Harben’s principal concern while this was going on was that during the night the cloud ceiling had descended almost to ground level. He kept a watchful eye on it as he ate and was relieved to find that the sandwich of clear air was – in response to the action of the invisible sun – gradually growing wider, revealing more and more of the high branches of trees. It gave him the sense of being at the bottom of a glass of aerated water which was steadily clarifying from the base upwards. As soon as the northern hill slopes beyond the pass had come into view he raised his binoculars and at once saw a small herd of quasi-gnu patiently filtering down through rocky obstacles.

“I think we’re in business,” he said, sliding his hand through the wrist-strap of his main camera. “Perhaps you should stay here.”

He doubled over and ran to a hummock from the lee of which he had a good view of the flat area and the sentient circles. A glance at the remote controller told him the automatic cameras on their vantage points were ready to function and, as a precaution against being forgetful in the forthcoming excitement, he switched them on early. He sensed Sandy taking up a position close behind him, but was too busy getting long shots of the approaching herd to speak to her. The quasi-gnu were emerging from the pass and their leaders were heading straight for the waiting circles.

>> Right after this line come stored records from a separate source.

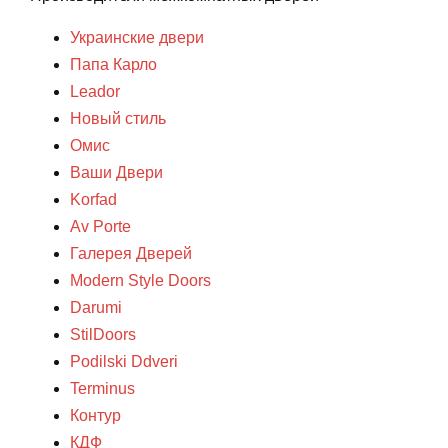
Украинские двери
Папа Карло
Leador
Новый стиль
Омис
Ваши Двери
Korfad
Av Porte
Галерея Дверей
Modern Style Doors
Darumi
StilDoors
Podilski Ddveri
Terminus
Контур
КДФ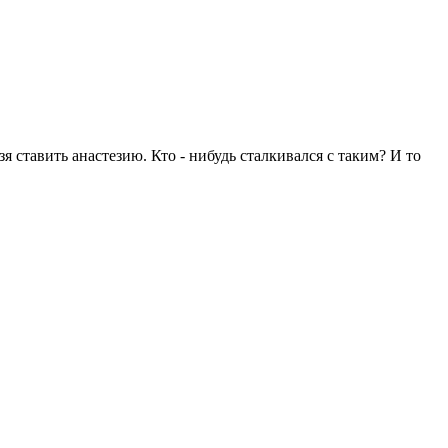
зя ставить анастезию. Кто - нибудь сталкивался с таким? И то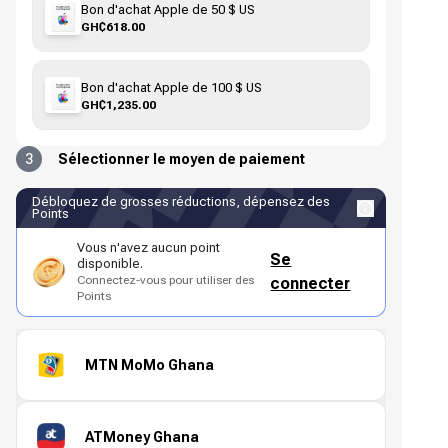
Bon d'achat Apple de 50 $ US
GH₵618.00
Bon d'achat Apple de 100 $ US
GH₵1,235.00
3
Sélectionner le moyen de paiement
Débloquez de grosses réductions, dépensez des
Points
Vous n'avez aucun point
Se
disponible.
Connectez-vous pour utiliser des
connecter
Points
MTN MoMo Ghana
ATMoney Ghana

Harben watched the entire scene in enlargement through his viewfinder as the herd of about twenty came level with him and began crossing what, for them, was the danger zone. Again, as though protected by an extra sense, the animals threaded tangential courses between circles. He was beginning to think none of them would make the fatal mistake when a large buck, which was being followed by a pregnant female, walked into the nearest circle. Harben’s mouth went dry as the creature, unaware of its peril, stepped over the depression marking the petraform’s eighth arm. It crossed the ring of stones which were not stones and, moving with a stately nonchalance, passed safely out the other side.

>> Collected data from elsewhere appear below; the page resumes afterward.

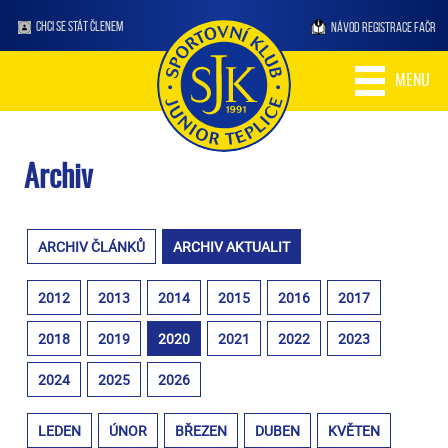
CHCI SE STÁT ČLENEM
NÁVOD REGISTRACE FAČR
MENU
Archiv
ARCHIV ČLÁNKŮ
ARCHIV AKTUALIT
2012
2013
2014
2015
2016
2017
2018
2019
2020
2021
2022
2023
2024
2025
2026
LEDEN
ÚNOR
BŘEZEN
DUBEN
KVĚTEN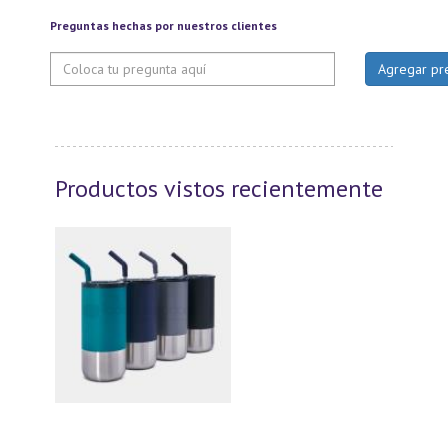
Preguntas hechas por nuestros clientes
Productos vistos recientemente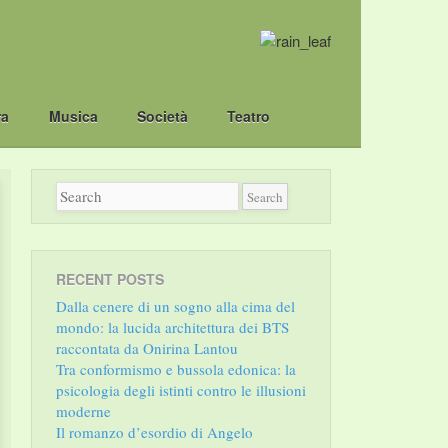
ra
Musica
Società
Teatro
RECENT POSTS
Dalla cenere di un sogno alla cima del
mondo: la lucida architettura dei BTS
raccontata da Onirina Lantou
Tra conformismo e bussola edonica: la
psicologia degli istinti contro le illusioni
moderne
Il romanzo d’esordio di Angelo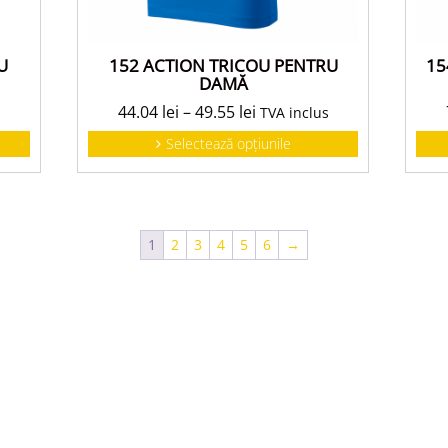
U
152 ACTION TRICOU PENTRU
15
DAMĂ
44.04
lei
–
49.55
lei
TVA inclus
Selectează opțiunile
1
2
3
4
5
6
→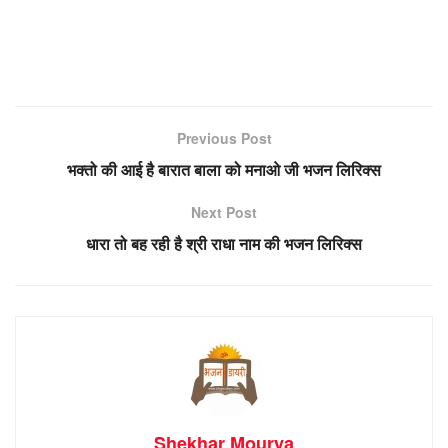
Previous Post
भक्तो की आई है बारात बाला को मनाओ जी भजन लिरिक्स
Next Post
धारा तो बह रही है श्री राधा नाम की भजन लिरिक्स
Shekhar Mourya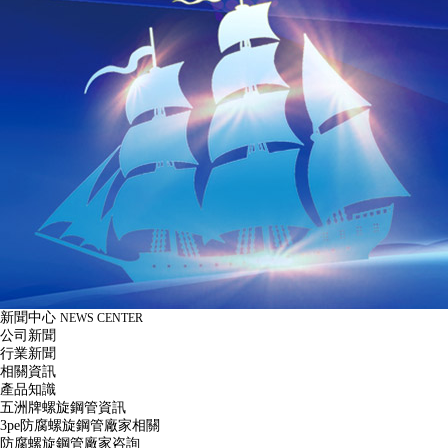
新聞中心
NEWS CENTER
公司新聞
行業新聞
相關資訊
產品知識
五洲牌螺旋鋼管資訊
3pe防腐螺旋鋼管廠家相關
防腐螺旋鋼管廠家咨詢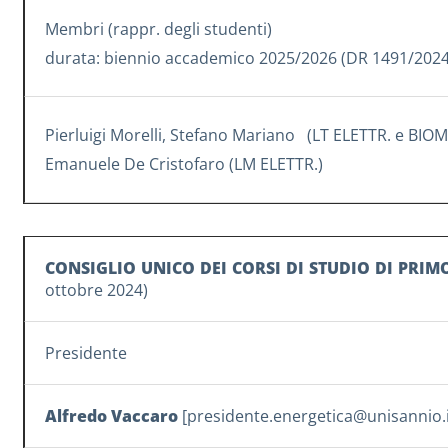
Membri (rappr. degli studenti)
durata: biennio accademico 2025/2026 (DR 1491/202
Pierluigi Morelli, Stefano Mariano (LT ELETTR. e BIOM
Emanuele De Cristofaro (LM ELETTR.)
CONSIGLIO UNICO DEI CORSI DI STUDIO DI PRI
ottobre 2024)
Presidente
Alfredo Vaccaro
[
presidente.energetica@unisannio.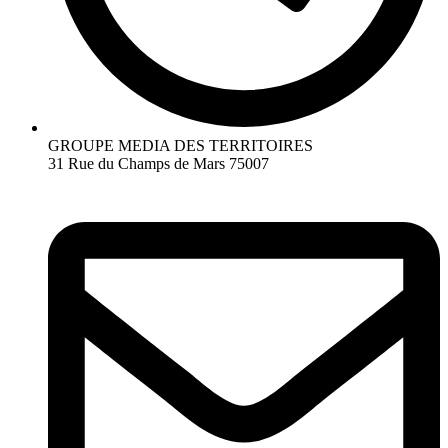
GROUPE MEDIA DES TERRITOIRES
31 Rue du Champs de Mars 75007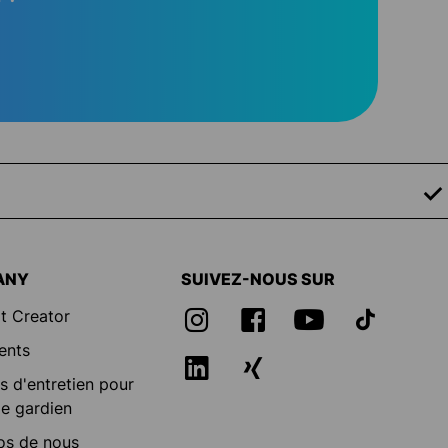
ANY
SUIVEZ-NOUS SUR
t Creator
ents
s d'entretien pour
e gardien
os de nous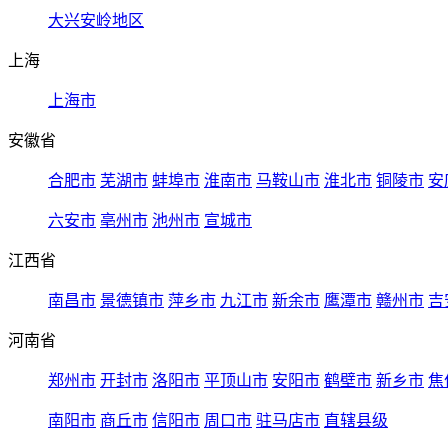
大兴安岭地区
上海
上海市
安徽省
合肥市
芜湖市
蚌埠市
淮南市
马鞍山市
淮北市
铜陵市
安
六安市
亳州市
池州市
宣城市
江西省
南昌市
景德镇市
萍乡市
九江市
新余市
鹰潭市
赣州市
吉
河南省
郑州市
开封市
洛阳市
平顶山市
安阳市
鹤壁市
新乡市
焦
南阳市
商丘市
信阳市
周口市
驻马店市
直辖县级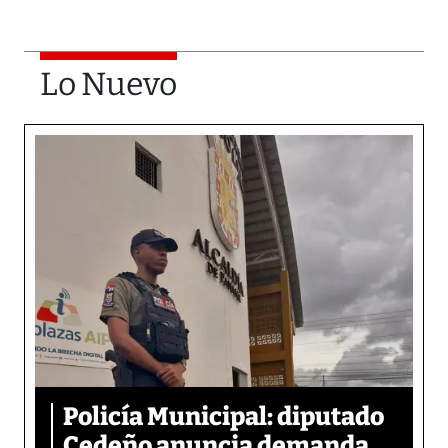
Lo Nuevo
Policía Municipal: diputado
Cedeño anuncia demanda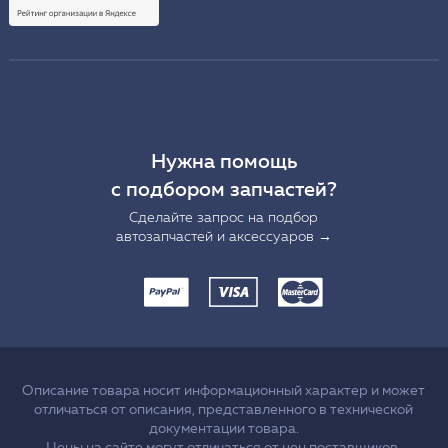
Нужна помощь
с подбором запчастей?
Сделайте запрос на подбор
автозапчастей и аксессуаров →
Описание товара носит информационный характер и может
отличаться от описания, представленного в технической
документации товара.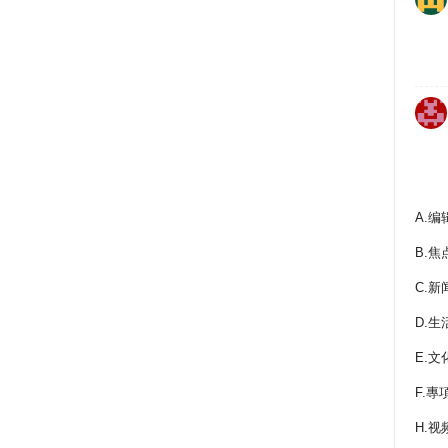
A.编
B.焦
C.新
D.生
E.文
F.專
H.视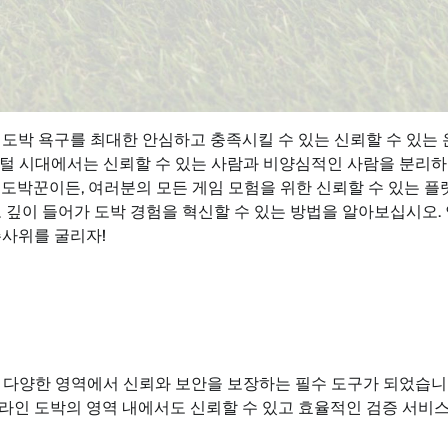
도박 욕구를 최대한 안심하고 충족시킬 수 있는 신뢰할 수 있는 
지털 시대에서는 신뢰할 수 있는 사람과 비양심적인 사람을 분리
도박꾼이든, 여러분의 모든 게임 모험을 위한 신뢰할 수 있는 플
 깊이 들어가 도박 경험을 혁신할 수 있는 방법을 알아보십시오.
주사위를 굴리자!
 다양한 영역에서 신뢰와 보안을 보장하는 필수 도구가 되었습니
라인 도박의 영역 내에서도 신뢰할 수 있고 효율적인 검증 서비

Harben’s disappointment was as sharp as a blow. Could the petraform be dead? Would he have to look for another site?

He tensed again as the doe followed her mate’s footsteps into the circle. There was an explosive flurry of movement in the entrance depression. A slim black tongue snapped upwards and, with an easily audible whipcrack, coiled around the legs of the partially-born fawn which protruded from the doe’s haunches. The doe screamed in terror and immediately came to a standstill.